La grève des enseignants ontariens est venue mettre un frein à ce bel élan et par la suite, la crise de la COVID-19 est survenue.

« Pour nous, la fin de notre tournée et l’annulation des spectacles en festival représentent une trentaine de prestations, d’ajouter Joanie. Cette vraiment une catastrophe. Mais au moins, on profite de ce moment de confinement pour écrire de nouvelles chansons, pour même se réinventer. Il y a quand même du beau dans cette pandémie. »

Mais cette note positive n’efface pas les craintes de l’artiste pour la suite des choses.

« L’après-crise sera difficile pour nous, comme pour l’ensemble des artistes émergents et de la relève, explique-t-elle. Il est clair dans mon esprit qu’il y en aura que pour les vedettes lorsque nous sortirons de la crise.
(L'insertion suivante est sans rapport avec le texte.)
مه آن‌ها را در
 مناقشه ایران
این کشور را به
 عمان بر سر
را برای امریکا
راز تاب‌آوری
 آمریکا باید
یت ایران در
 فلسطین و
Les Marie-Mai et Marc Dupré de ce monde sont aussi confinés et les gens voudront les voir bien avant nous. Aurons-nous une place dans cette reprise ? Ça reste à voir. »

Quoi qu’il en soit, Jonaie Charron et Geneviève Roberge-Bouchard savent très bien que l’industrie culturelle sera marquée au fer rouge par cette double crise qui a frappé les artistes franco-ontariens en 2020.